22, 44; Act. 2, 34-36), promette a lui un dominio su
tutte le genti, che ancora deve compiersi: «Siedi alla mia destra,
finché io ponga i tuoi nemici a sgabello dei tuoi piedi» (Ps.
109, 1). La potenza delle tenebre ritarda ancora l’avvento del
regno di Cristo. Eppure questa regalità ha un carattere
esclusivamente spirituale: «Il mio regno non è di questo mondo»
(Io. 18, 36). È una regalità di verità e di vita, una
regalità di santità e di grazia, di giustizia, di amore e di pace
(dal Prefazio): una regalità che cerca i cuori, solo per farne il
terreno fruttuoso alla Parola di Dio, e per fare di tutti gli
uomini, dispersi, una sola famiglia (cf. Io. 11, 52).
Ora, è la Chiesa che rappresenta nel mondo la regalità profetica e
sacerdotale di Gesù Cristo; essa ha ricevuto «la missione di
annunziare e di instaurare in tutte le genti il Regno di Cristo e di
Dio, e di questo Regno costituisce in terra il germe e l’inizio»

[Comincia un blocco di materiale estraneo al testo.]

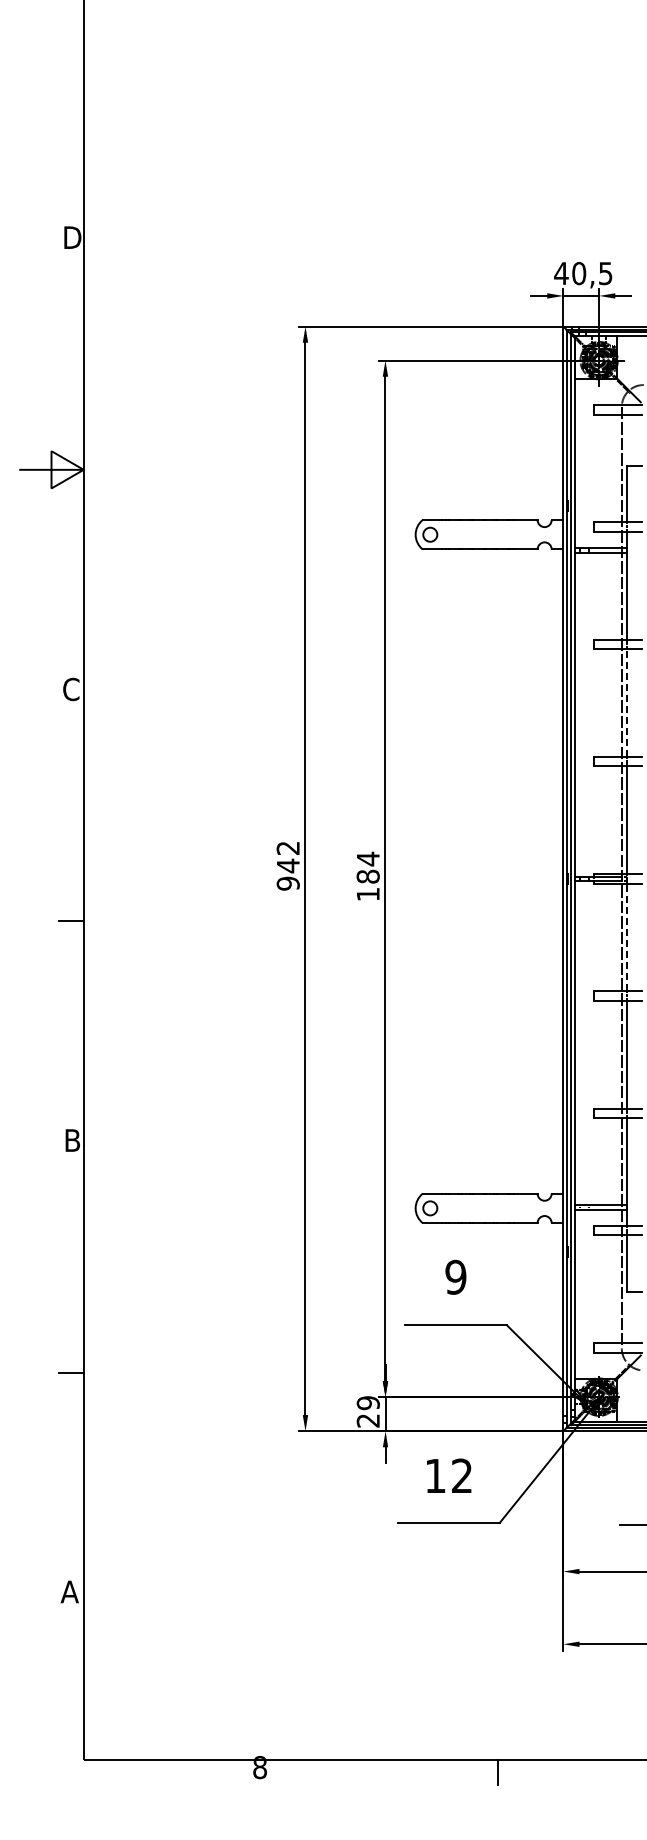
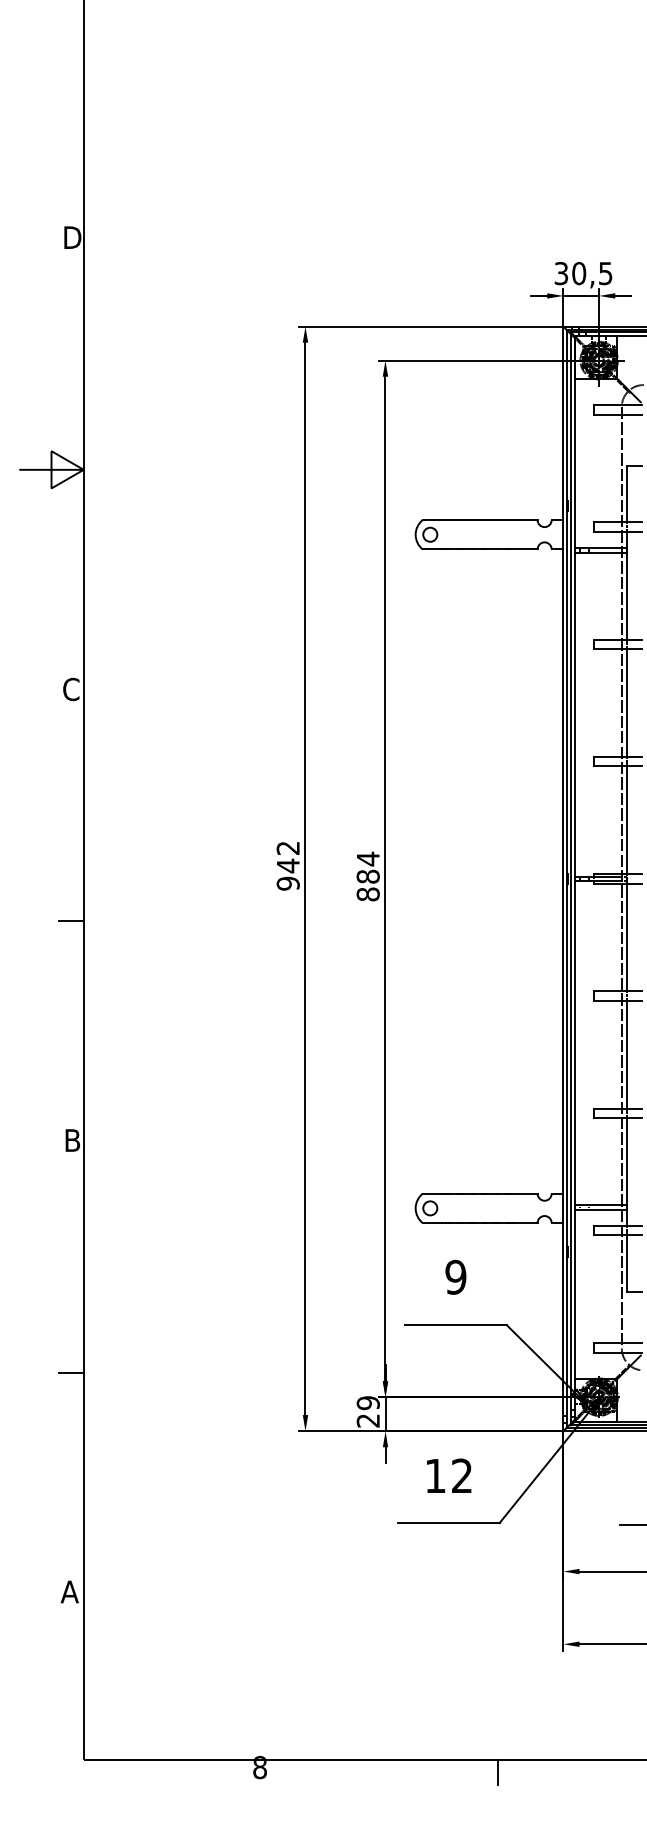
text at (561, 273): 40,5 -> 30,5
line at (626, 703): dashed -> solid
text at (367, 894): 184 -> 884
line at (626, 937): dashed -> solid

(Cost. Dogm. Lumen gentium, n. 5). Perciò essa, sebbene
dotata di autorità - ciò che costituisce il suo singolare rapporto
col Divino Fondatore - e avente in sé - Cristo, che in lei vive
nella grazia e nella Parola di salvezza, e rinnova costantemente il
suo Sacrificio rendendosi presente nell’Eucaristia - e tutto ciò
costituisce il rapporto mistico con lui - non è da ritenere Regina in
senso temporale, perché continua tra gli uomini il mistero degli
abbassamenti di Cristo, «il quale non è venuto a essere servito, ma
a servire» (Matth. 20, 28): anch’essa, come il suo divino
modello e santificatore, vuole servire gli uomini, ed è stata fondata
per guidarli pastoralmente a salvezza e per infondere in essi i principi
di vita, come ha ben sottolineato la Costituzione dogmatica Gaudium
et Spes del Concilio Vaticano II.
Noi, Pastori della Chiesa, abbiamo l’immensa responsabilità di
questa guida e di questo lavoro, ad essa affidato. Perciò,
ritornando alle Sedi di partenza, sappiatevi ritenere sempre come
«mandati» ad annunciare il regno di Cristo: è il Signore che vi
manda, come un giorno gli apostoli: «Andando, predicate "è vicino
il regno dei cieli"» (Matth. 10, 7), quel regno che, non
ancora pienamente compiuto su questa terra, diventerà alla fine
perfetto regno di Dio.
Fratelli e figli carissimi, riflettete che da lui e in nome di lui
siete mandati: «Ecco, io vi mando» (Matth. 10, 16). Ma
ritenetevi altresì Pastori della Chiesa, per la quale dobbiamo
offrire le nostre energie, le nostre possibilità, le nostre ansie,
le nostre fatiche, i nostri sacrifici, la vita stessa, se è
necessario. Il Sinodo, che abbiamo celebrato, ha avuto come suo
unico e supremo scopo il bene della Chiesa: e per la Chiesa ciascuno
di noi vuole dire come S. Paolo: «Prodigherò il mio, anzi
prodigherò tutto me stesso» (2 Cor. 12, 15).
Lasciate infine che, prima di lasciarci, diamo a ciascuno di voi il
bacio di pace, pegno di carità, simbolo di unità, esempio di
fraternità, al cospetto di Dio e degli uomini. Vogliamo altresì
lasciarvi in dono una croce pettorale, che porterete a ricordo di
queste giornate romane, come sacro emblema del vincolo che tutti, tra
di voi e insieme con Noi, vi unisce.